Even early in their career, most nurses will also experience work in a variety of different contexts, which means that they need to be fast learners and highly adaptable. In fact, lifelong learning is one of the most important aspects of a successful nursing career. In order to stay up-to-date with the latest developments and also expand their knowledge base, many nurses regularly attend further training courses or conferences in their chosen field of expertise.


In addition, they may also devote some of their free time to reading up on new research and medical theories or watching instructional videos, while many will also return to formal education at some point in their career. In each case, the main principle is the same: to maintain a curiosity and open-mindedness that enables them to keep learning and developing throughout the course of their career.

A great responsibility and the greatest challenge

There is no question that nursing is not only one of the most rewarding professions on the planet but also one of the most challenging.
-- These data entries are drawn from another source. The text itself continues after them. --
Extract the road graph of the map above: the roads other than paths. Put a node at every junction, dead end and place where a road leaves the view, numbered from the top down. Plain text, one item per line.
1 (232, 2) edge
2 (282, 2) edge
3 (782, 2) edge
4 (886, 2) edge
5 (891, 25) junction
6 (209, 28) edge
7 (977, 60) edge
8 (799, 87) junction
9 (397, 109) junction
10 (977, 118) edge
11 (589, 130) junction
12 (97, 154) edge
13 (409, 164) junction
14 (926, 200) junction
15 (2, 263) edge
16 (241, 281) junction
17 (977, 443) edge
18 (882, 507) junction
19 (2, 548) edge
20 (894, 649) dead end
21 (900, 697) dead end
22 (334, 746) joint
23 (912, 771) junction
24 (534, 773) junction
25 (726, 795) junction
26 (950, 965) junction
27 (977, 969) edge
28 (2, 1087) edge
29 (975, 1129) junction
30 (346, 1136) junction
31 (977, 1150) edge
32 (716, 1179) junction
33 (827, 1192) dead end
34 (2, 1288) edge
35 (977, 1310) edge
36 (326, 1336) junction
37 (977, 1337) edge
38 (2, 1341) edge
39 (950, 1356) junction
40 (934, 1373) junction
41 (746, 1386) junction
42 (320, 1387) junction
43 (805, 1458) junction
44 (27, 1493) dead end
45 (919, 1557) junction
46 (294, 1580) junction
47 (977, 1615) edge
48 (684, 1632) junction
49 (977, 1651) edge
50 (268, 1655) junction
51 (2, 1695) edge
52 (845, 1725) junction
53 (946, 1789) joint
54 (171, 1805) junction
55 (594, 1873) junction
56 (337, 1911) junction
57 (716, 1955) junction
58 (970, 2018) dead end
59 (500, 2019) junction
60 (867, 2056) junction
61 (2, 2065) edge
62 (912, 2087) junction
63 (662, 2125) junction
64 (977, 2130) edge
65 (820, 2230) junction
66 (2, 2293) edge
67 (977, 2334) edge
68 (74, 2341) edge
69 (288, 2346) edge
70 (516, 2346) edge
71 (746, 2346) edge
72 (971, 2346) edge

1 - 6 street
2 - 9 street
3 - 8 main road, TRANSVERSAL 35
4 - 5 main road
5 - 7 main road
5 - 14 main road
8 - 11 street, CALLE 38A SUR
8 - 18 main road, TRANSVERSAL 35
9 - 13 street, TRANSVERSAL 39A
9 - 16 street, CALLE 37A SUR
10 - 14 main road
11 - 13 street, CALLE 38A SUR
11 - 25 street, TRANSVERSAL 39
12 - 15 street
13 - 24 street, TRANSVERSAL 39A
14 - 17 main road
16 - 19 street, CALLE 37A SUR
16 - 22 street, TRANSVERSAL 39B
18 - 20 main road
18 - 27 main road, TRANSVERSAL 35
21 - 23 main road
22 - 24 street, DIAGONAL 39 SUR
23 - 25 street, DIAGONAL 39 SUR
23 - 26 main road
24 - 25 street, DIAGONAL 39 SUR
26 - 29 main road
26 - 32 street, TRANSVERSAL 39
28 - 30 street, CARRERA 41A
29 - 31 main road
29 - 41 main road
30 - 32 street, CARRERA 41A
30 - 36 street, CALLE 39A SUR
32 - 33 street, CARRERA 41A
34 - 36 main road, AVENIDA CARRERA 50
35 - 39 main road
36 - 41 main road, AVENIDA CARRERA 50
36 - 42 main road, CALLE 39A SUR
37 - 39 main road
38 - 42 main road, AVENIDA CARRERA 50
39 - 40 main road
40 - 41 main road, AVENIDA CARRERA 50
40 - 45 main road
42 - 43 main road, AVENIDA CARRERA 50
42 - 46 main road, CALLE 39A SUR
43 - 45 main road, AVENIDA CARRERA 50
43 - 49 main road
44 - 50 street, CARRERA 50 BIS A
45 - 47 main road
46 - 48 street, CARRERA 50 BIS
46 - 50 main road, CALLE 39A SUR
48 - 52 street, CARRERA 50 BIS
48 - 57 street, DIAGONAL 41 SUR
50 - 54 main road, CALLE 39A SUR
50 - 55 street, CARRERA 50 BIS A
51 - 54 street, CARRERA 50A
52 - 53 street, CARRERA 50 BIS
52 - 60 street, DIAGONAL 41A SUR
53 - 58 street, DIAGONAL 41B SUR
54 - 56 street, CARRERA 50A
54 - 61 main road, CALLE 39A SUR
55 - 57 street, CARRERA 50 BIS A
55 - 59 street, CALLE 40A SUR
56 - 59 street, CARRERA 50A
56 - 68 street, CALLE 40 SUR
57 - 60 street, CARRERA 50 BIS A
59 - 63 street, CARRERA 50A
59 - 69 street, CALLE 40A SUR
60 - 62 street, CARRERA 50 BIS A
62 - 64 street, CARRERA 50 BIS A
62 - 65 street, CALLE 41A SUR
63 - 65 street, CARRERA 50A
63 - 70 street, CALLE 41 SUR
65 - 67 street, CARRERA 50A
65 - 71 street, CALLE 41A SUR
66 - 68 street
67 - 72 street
Caring for patients who, in many cases, are suffering from serious or potentially life-threatening problems brings with it a huge level of responsibility. It is no surprise, then, that nursing also requires a significant amount of preparation: the process of acquiring the necessary skills and knowledge for nursing begins in early education and stretches through university and beyond. But, it is only with this level of preparation that nurses can perform their job confidently and effectively to help ensure the best possible health outcomes for their patients. In nursing, dedication and the desire to help others is simply part of the job description.

For this reason, it is important that those wanting to become nurses are aware that it will require many years of dedication and study — without a firm commitment to the profession, it is unlikely to be a successful career choice. Yet if one does believe that nursing is right for them, they can rest assured that they will be entering a highly respected and much-in-demand profession that encompasses an almost infinite range of potential responsibilities and roles. In fact, if somebody can set the goal of becoming a nurse and then dedicate themselves to gaining the theoretical knowledge, skills, and experience required, then they can look forward to a long, successful, and richly rewarding career.